Jauh sebelum kawasan prostitusi di Kalijodo hingga Gang Dolly berjaya
hingga kini dimusnahkan oleh Pemprov setempat, Indonesia sudah punya
sejarah panjang terkait bisnis esek-esek ini. Ada sebuah tempat yang
berdiri di dekat Stasiun Beos di Jakarta di mana di tempat inilah
dulunya awal mula praktik pelacuran mulai didirikan di Indonesia.
Kalau kamu berkunjung ke sana, kamu masih bisa melihat kok sisa-sisa kejayaan tempat ini dari gedung-gedung tua yang masih kokoh berdiri di sana. Benar, di tempat itulah kawasan prostitusi ini berpusat. Nama tempatnya sendiri adalah Macao Po. Kalau kamu belum pernah dengar tentang Macao Po, kamu dapat menyimak beberapa fakta uniknya di bawah ini.
Sejarah pendirian Macao Po
Sulit menemukan catatan yang menyebutkan kapan tepatnya Macao Po didirikan. Beberapa sumber hanya menyebutkan bahwa Rumah bordil pertama di Indonesia ini didirikan sekitar abad ke-17 di Jakarta atau yang dulunya kita kenal bernama Batavia. Lokasinya berada di depan Stasion Beos saat ini. Nama Macao Po sendiri merujuk pada para Wanita Tuna Susila (WTS) yang saat itu banyak didatangkan dari Makau, Hong Kong.
****************************************
Tugas Tertulis 1
Sebutkan semua nama tempat pelacuran yang muncul dalam teks tentang Macao Po.
Tugas Tertulis 2
Lanjutkan teks tentang Macao Po mulai dari kalimat terakhirnya.

(Baris dataset)
****************************************
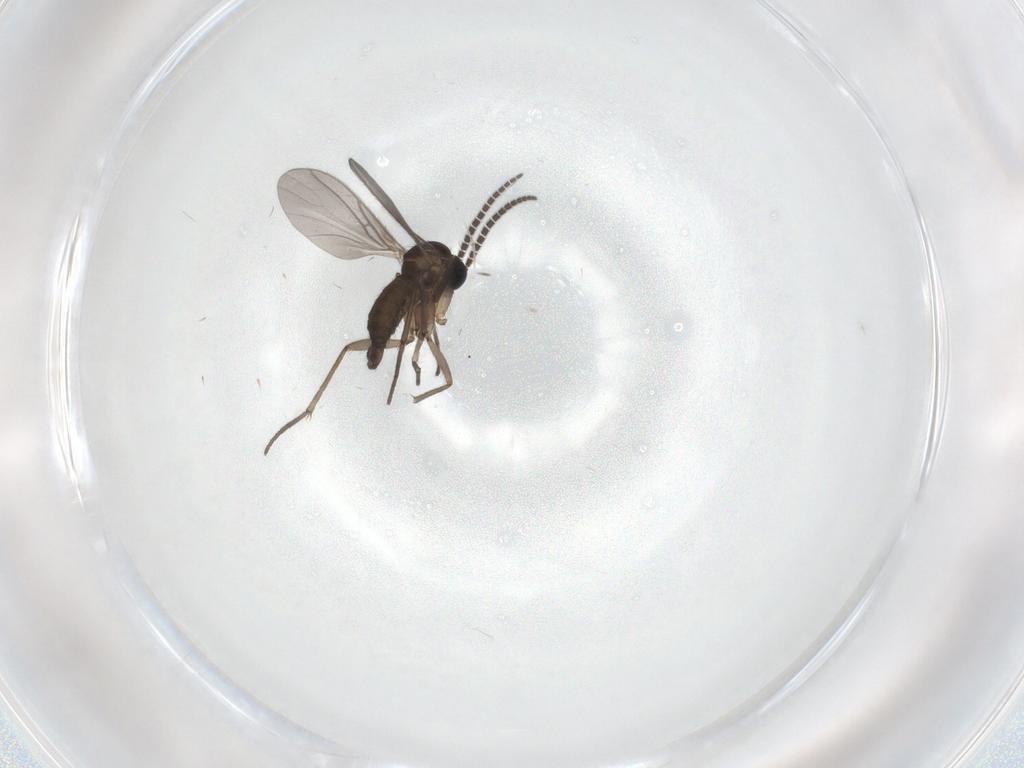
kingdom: Animalia
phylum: Arthropoda
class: Insecta
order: Diptera
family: Sciaridae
****************************************
Jawaban 1
Kalijodo, Gang Dolly, dan Macao Po.

Jawaban 2
Untuk siapa Macao Po didirikan?
Konsentrasi pelacuran yang dikuasai oleh para germo dari Portugis dan Cina ini awalnya bertujuan untuk menghibur para prajurit dan perwira Belanda yang berhasil menguasai Batavia serta para kapten dan letnan Tionghoa. Seiring perkembangannya, orang-orang berduit yang datang ke Batavia, entah itu untuk urusan bisnis atau lainnya, juga ikut mencicipi nikmatnya bisnis lendir ini.
Macao Po langgeng berkat lokasinya yang dekat dengan barak militer Belanda
Macao Po, selain dekat dengan pusat perhotelan, jaraknya juga tak jauh dengan tangsi militer milik Belanda, yakni di Binnenstadt, atau saat ini merupakan kawasan sekitar Kota Tua. Sudah dapat ditebak, karena lokasinya yang berdekatan, banyak prajurit yang datang ke rumah bordil ini untuk “melepas kepenatan”.
Dulu orang Betawi tak mengenal istilah pelacur
Saat itu orang Betawi tak kenal dengan istilah pelacur. Mereka menyebut wanita-wanita ini dengan sebutan cabo yang merupakan adaptasi dari bahasa Cina. Lambat laun istilah ini diperhalus dengan sebutan Wanita Tuna Susila (WTS) dan saat ini kembali diganti dengan istilah yang lebih populer, Pekerja Seks Komersial (PSK).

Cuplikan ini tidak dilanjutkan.